テレビや動画では人気コンテンツだが……老舗雑誌『鉄道ジャーナル』休刊、原因は鉄道ファンのあり方の変化?

0

2025年05月24日 08:00  リアルサウンド

  • チェックする
  • つぶやく
  • 日記を書く

リアルサウンド

『鉄道ジャーナル2025年06月号』(成美堂出版)
■鉄道ファン減少も関係?

 1967年の創刊以来、58年にわたって刊行され続けてきた老舗の鉄道雑誌「鉄道ジャーナル」が、2025年6月号をもって休刊した。「鉄道ジャーナル」は、「鉄道ピクトリアル」「鉄道ファン」と並ぶいわゆる“三大鉄道雑誌”の一つである。紙が強いと考えられていた趣味系の雑誌、しかも趣味のなかでも熱狂的なファンが多い鉄道というジャンルの雑誌の休刊は、出版業界全体に大きな衝撃を与えた。


 その一方で、鉄道趣味の衰退を指摘する声もある。2010年に日本経済新聞が掲載した野村総合研究所の研究員のコメントでは、鉄道ファンは150万〜200万人ほどと言われていた。これはライトなファンを含めた数字であり、中心となる鉄道マニアは約2万人という。2000年代には漫画『鉄子の旅』がベストセラーとなり、一般層にも鉄道の魅力が浸透し、鉄道趣味を公言するアイドルや芸能人もクローズアップされた時代であった。

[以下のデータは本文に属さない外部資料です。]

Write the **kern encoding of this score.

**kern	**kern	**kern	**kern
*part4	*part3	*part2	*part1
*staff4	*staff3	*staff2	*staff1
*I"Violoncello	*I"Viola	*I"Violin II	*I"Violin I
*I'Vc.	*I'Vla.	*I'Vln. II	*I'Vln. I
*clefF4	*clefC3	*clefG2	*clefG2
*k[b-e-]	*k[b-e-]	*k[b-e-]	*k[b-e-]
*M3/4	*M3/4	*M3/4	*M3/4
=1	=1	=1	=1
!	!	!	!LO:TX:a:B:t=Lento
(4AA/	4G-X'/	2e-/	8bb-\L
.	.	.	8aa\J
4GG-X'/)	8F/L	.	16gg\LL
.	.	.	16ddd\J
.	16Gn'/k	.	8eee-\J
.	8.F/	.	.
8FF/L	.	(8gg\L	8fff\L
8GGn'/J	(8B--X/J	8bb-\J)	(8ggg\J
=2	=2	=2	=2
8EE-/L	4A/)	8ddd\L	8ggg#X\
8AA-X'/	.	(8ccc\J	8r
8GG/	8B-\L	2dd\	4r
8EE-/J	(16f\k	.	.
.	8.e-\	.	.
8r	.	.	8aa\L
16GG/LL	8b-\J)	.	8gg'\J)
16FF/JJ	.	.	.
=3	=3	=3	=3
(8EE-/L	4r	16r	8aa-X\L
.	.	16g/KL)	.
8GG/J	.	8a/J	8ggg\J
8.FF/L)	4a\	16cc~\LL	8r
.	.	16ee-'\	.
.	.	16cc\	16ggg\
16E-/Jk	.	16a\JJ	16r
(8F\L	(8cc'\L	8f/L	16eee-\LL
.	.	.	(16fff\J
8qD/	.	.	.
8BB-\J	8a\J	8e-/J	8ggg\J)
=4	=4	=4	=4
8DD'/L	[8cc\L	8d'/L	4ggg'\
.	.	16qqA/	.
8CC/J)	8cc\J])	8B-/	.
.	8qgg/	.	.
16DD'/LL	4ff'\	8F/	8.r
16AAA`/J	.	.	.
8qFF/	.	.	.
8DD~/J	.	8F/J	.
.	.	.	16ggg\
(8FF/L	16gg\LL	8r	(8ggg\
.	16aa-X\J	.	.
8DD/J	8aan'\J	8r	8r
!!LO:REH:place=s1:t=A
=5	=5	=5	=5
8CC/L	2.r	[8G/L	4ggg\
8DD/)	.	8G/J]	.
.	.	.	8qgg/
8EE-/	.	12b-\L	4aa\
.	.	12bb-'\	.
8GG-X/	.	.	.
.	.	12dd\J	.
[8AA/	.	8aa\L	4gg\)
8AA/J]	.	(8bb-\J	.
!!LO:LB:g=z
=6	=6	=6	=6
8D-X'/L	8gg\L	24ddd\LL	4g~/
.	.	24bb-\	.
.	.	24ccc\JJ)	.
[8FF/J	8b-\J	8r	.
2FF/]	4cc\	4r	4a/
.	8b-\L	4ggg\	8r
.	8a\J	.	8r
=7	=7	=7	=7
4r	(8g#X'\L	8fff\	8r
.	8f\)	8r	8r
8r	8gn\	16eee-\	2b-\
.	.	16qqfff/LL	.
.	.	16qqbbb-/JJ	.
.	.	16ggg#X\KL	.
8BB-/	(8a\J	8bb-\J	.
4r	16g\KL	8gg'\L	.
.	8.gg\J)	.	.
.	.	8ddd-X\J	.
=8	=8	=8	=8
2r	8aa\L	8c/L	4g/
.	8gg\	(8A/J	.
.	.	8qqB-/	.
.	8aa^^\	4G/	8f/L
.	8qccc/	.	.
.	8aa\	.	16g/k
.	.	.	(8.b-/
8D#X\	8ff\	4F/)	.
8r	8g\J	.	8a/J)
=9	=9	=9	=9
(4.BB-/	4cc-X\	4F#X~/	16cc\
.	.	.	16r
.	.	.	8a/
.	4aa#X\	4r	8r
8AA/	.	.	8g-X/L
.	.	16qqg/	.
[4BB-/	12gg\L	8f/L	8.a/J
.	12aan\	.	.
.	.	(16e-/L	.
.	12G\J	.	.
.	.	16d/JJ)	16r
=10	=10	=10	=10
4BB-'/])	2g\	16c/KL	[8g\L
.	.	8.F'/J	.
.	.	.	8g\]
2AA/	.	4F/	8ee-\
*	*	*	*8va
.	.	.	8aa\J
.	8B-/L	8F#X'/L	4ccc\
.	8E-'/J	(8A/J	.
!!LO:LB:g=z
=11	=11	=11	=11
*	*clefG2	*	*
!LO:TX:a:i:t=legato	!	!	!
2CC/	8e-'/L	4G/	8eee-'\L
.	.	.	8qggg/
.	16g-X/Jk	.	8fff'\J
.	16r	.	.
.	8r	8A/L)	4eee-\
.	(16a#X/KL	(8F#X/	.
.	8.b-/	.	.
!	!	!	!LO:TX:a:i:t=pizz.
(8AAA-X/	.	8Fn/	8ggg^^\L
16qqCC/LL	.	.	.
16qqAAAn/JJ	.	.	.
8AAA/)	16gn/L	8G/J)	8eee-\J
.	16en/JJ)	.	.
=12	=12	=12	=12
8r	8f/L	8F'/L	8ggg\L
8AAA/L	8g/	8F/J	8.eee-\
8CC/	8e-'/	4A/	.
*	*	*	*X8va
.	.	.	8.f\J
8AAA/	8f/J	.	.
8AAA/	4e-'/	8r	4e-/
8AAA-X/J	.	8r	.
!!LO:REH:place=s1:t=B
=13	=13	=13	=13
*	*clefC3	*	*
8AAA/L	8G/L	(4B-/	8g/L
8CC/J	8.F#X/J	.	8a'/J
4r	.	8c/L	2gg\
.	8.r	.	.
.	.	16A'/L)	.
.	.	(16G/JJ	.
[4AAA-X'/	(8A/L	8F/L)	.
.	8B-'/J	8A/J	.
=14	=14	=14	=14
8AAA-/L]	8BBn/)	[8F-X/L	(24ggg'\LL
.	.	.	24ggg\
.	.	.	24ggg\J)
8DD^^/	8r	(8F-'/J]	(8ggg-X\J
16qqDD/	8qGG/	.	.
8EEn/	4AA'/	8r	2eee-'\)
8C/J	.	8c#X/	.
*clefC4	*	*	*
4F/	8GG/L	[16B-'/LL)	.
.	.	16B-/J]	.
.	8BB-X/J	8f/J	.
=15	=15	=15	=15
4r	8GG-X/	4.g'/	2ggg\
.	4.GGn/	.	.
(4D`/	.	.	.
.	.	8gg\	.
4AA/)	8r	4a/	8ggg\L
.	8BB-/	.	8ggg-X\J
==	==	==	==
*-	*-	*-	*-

 それから15年経った2025年、最新の統計データは見当たらなかったが、当時よりファンが減っているのは間違いなさそうである。というのも、鉄道がじわじわと利用しにくい存在になっているためだ。特に、熱狂的なファンが多く愛用していた青春18きっぷは、システムが変更されたことによって、使いにくい切符になった。ローカル線を旅したり、乗りつぶしをするなどの“乗り鉄”がやりにくくなってしまったのである。


 そんなローカル線も2010年以降、廃止されたり、災害で運休したままになっている路線が目立つ。『鉄子の旅』の案内人であった横見浩彦氏が愛好した歴史があって趣もある木造駅舎は、鉄道会社の合理化の一環で、簡易な駅舎に改築されつつある。JR北海道では、資金難のため、高速運転を目指していたキハ285系気動車の開発が中止された。そしてコロナ禍での鉄道会社の経営難によって、合理化が一層進んだ。


■鉄道の需要は依然として高いものの……

  鉄道ファンにとっては寂しい話題が相次いでいるなか、寝台特急サンライズ出雲・瀬戸のチケットはプラチナチケットとなっている。また、富裕層やインバウンド観光客を狙った豪華仕様の列車などは運行されている。しかし、誰でも気軽に利用できる列車が数を減らしているのは残念である。


  鉄道ファンの在り方も様変わりした。鉄道旅の魅力を動画で発信するYouTuberが人気を得ている。鉄道ファンの情報入手先も、雑誌からネットに変わりつつある。臨時列車の運行情報などは、真っ先にネット上で共有されているが、速報性では紙媒体では勝てないだろう。鉄道雑誌はファンが写真を投稿する場としても機能していたが、そんな発表の場もメインはSNSに移ってしまった。あらゆる趣味で世代交代が進み、楽しみ方などを含めて変化していることを、如実に表しているかもしれない。